I snort. “I was thinking the metaphorical hatchet. Letting bygones be bygones and all that. You got Mom, had a beautiful daughter—” I wink at him. “You’re a three-time championship-winning coach. And he’s a bitter prick. Why not let it go?”

“Because I don’t like the man and that’s never gonna change. Sometimes people don’t like each other, Peaches. Get used to that, because it’s a fact of life. People are going to hate you because you hurt them, either intentionally or inadvertently. People will hate you because they don’t like your personality, or the way you talk, or whatever superficial bullshit some idiot can’t get past. There’ll be people who just hate you on sight for no good reason—those ones are strange.” He sips his coffee. “But at the end of the day, that’s the way it is. Not everyone is going to like you, and you’re not going to like everybody. I don’t like that man. I don’t need to change that.”
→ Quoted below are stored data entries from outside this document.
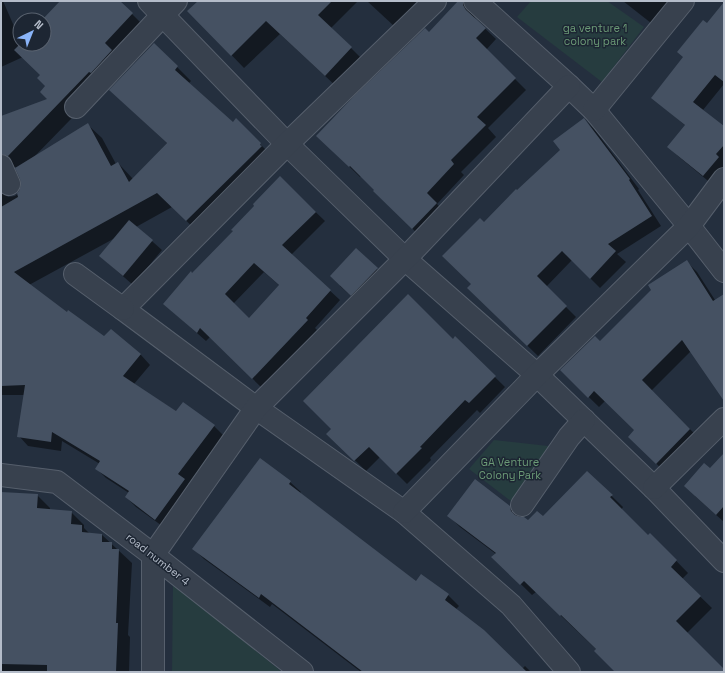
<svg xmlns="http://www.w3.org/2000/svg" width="725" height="673" viewBox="0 0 725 673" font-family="'Space Grotesk',sans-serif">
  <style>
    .green { fill: #263c3f }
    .shadow { fill: #0007; fill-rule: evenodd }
    .building { fill: #455162; fill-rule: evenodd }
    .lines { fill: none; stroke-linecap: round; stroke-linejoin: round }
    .minor-casing { stroke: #565f6c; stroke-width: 24 }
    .minor { stroke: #38414e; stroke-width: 22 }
    .labels { text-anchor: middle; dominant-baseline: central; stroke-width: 3; stroke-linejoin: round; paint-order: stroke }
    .park-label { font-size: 11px; fill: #6b9a76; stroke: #1d2633 }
    .street-label { font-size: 11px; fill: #b4bcc9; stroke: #1d2633 }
  </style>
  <rect width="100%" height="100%" fill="#242f3e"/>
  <!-- green -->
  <g class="green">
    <polygon points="531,1 607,1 644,27 602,82 517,17"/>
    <polygon points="494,440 557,447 516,505 469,469"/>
    <polygon points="173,583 282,672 172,672"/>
  </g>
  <!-- shadow -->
  <g class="shadow">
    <path d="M1 1H3L20 40V44H44L43 20 61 1H119L146 28 104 85 34 157 88 125 102 138 116 164 118 163 133 179 167 143 110 90 154 44 191 81 189 83 233 123 236 120 274 158 201 235 172 207 136 227 162 250 133 285 100 256 115 238 29 285 67 313 104 338 111 330 141 355 150 365 134 384 177 412 183 403 214 426 224 436 188 484 194 489 165 528 136 507 126 497 129 493 106 478 97 469 100 464 62 441 61 451 28 446 19 436 24 395H1V117L49 100 46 86 41 75 23 57 1 67ZM16 167 21 179 22 185 20 192 15 196 8 197 2 190 10 168Z"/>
    <polygon points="199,1 358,1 331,28 364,61 338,88 280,34 244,68 189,11"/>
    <polygon points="367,1 417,1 394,26"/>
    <polygon points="460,1 466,1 473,9 474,16 476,20 496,39 486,50 526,90 488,128 496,137 461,172 464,175 437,204 447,215 423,239 374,191 375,190 361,176 360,177 318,136 429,33"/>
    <polygon points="623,1 669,1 651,23"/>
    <polygon points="724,4 724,84 703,110 724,128 724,171 713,185 678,156 669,147 686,126 652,97 684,58 707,25"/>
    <polygon points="584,119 594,129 639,189 638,190 661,226 617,254 626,262 600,288 572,260 546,287 576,317 538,356 468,288 472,284 484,223 561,150"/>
    <path d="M280 178 325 221 291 255 340 300 315 328 317 330 262 388 210 337 206 341 164 304 234 231ZM264 272 280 286 249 319 233 304Z"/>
    <polygon points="356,249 386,278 360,304 340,286"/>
    <polygon points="687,262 697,272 715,300 724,304 724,398 691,351 651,391 700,439 666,473 629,437 635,430 605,401 599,407 561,370 600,343"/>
    <polygon points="455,338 505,387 480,413 477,410 430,458 431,460 407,484 380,457 366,471 328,434"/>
    <polygon points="724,454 724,522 695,496 710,470"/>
    <polygon points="260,460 290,482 301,492 300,493 416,582 448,595 459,606 456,609 522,669 525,666 531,672 361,672 272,604 270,607 204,559 194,549"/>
    <polygon points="587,472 623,507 621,510 648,536 650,534 688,573 682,579 712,608 687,633 724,670 724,672 616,672 597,650 536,592 532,595 493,557 496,554 460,527 449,516 509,506 521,518 528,521 543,518"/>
    <polygon points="1,493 37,495 50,508 50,510 71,512 84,525 84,528 90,534 102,535 132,563 128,635 130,637 129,672 1,672"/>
  </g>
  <!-- building -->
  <g class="building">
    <polygon points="60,1 120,1 133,13 105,43 112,50 91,73 89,72 8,156 1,154 1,116 47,99 40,92 45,86 37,78 40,75 14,50 20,44 44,44 44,20 42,20"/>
    <polygon points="198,1 332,1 318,15 352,47 325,76 266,21 231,56 187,11"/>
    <polygon points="458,1 463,1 463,5 466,10 486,28 476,38 516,78 477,117 486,125 451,160 454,164 427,193 437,203 412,229 373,191 374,190 350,166 349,167 316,136 355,95 425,28 429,32"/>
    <polygon points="724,2 724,82 715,75 693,102 724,126 724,145 716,154 719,157 703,176 667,147 685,125 651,98 683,57 677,52 703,20 707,23"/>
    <polygon points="154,43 178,66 175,70 233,122 236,118 261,143 260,145 262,146 186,221 157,193 14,272 67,312 68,310 104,336 111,329 141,354 123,376 176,411 183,402 215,425 178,474 185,479 155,520 125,497 129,491 95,469 100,461 52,432 51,442 17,437 25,385 1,386 1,207 18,197 17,193 19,191 21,185 20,179 15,168 88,123 111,166 118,162 129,182 167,143 109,90"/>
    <polygon points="584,118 630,179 629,180 652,216 608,244 616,251 590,279 562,251 537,276 567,306 527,346 467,288 471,284 442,256 480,218 484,222 516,189 517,190 560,150 553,141"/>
    <path d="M280 176 316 212 282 245 331 290 306 318 308 320 252 379 200 328 197 333 163 304 191 271 192 273 233 231 231 230 254 206 253 204ZM254 263 279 285 249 318 225 294Z"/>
    <polygon points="129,220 153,240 123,276 99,256"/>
    <polygon points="356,248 378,268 351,296 330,276"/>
    <polygon points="687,260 713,301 724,294 724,401 682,340 642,380 690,429 656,464 628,437 634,430 594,391 588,398 560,370 595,336 600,341 651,290 648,285"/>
    <polygon points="408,294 453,339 455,336 496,376 469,403 465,400 420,447 422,448 396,474 369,447 354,461 326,434 331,429 303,401"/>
    <polygon points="724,453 724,506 716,515 684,486 704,463 710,468"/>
    <polygon points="260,458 291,481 289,484 416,581 421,574 449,594 445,600 484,630 527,672 363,672 261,594 259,598 192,549"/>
    <polygon points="587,471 613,495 610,497 648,535 650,533 677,560 671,567 701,596 676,621 724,669 724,672 615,672 594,651 596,649 561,615 560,616 524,581 520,585 491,557 496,553 447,516 475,479 510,506 511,511 515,515 521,517 524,517 528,520 537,511 543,516"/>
    <polygon points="1,492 38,494 37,508 72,511 71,524 82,525 82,532 102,534 102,542 112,542 112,549 119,549 116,623 118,623 116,672 47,672 47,665 1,664"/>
  </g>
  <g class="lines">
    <!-- minor casing -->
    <g class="minor-casing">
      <g id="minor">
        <polyline points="149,1 287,144 405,259 537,375 654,488 724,561"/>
        <polyline points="435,1 287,144 123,309 256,408 404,512 511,605 569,672"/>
        <polyline points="475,1 569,86 594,110 689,226 724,271"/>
        <polyline points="76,107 176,1"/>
        <polyline points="594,110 683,1"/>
        <polyline points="1,166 9,184"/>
        <polyline points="75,274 123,309"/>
        <polyline points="1,475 57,482 153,555 302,672"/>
        <polyline points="654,488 724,419"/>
        <polyline points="522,505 569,437 584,420"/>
        <polyline points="404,512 537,375 689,226 724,179"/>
        <polyline points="153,672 153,555 256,408 405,259 569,86"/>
      </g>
    </g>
    <!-- minor -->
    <use href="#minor" class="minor"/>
  </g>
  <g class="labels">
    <!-- park labels -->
    <g class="park-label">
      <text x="595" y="28">ga venture 1<tspan x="595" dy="13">colony park</tspan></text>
      <text x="510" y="462">GA Venture<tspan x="510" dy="13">Colony Park</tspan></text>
    </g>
    <!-- street labels -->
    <g class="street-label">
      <text transform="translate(158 559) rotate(38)">road number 4</text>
    </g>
  </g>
  <!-- border -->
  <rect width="725" height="673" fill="none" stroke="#b4bcc9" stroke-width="4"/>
  <!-- north arrow -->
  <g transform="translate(32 32) rotate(43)"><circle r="19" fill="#1d2633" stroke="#59626f"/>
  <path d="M0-3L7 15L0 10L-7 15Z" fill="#8ab4f8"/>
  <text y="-6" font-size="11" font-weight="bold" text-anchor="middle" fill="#b4bcc9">N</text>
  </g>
</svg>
“Fair enough.” I gaze down at my plate as the thought of Jake once again creeps into my brain.

“I’m sorry about you and Connelly.” I guess my sad expression and the reason for it weren’t hard to decode.

“Since when? You told me to stay away from him, remember? Compared him to Eric.”

“That comparison might have been made in anger,” Dad grumbles. “Connelly has a good head on his shoulders from what I’ve heard.”

“I told you so. He’s the one who helped me rescue Eric.”

“Speaking of that, have you heard from Eric since then?”

“No, and I have a feeling I won’t.”

“Good. Is there a way to forward all his calls to you to my phone? So I can give him a piece of my mind?”

“Dad.” The murderous glint in his eyes is a tad worrisome. “You’re not allowed to give him the Liam Neeson speech. Let’s just hope his mom convinced him to go to rehab. Maybe winding up in someone’s bushes was the wakeup call he needed.”

“Maybe.” He doesn’t sound convinced.

I’m not, either. It’s been five years since high school and Eric still hasn’t even acknowledged that he has a problem.

“But I am sorry about Connelly,” Dad says, steering the subject back to Jake.

“Me too.”

He lifts a brow. “Thought you said it wouldn’t go anywhere.”

“I did. That’s what I told him, anyway. He dumped me and I pretended not to care,” I confess. “I didn’t want him to see how upset I was. But I was upset. He’s the first guy I’ve met in a long time who I could see myself being in a relationship with. He was good for me, and he was good to me. Like, when I was nervous about coming home to talk to you, he lent me his—oh my fucking God!”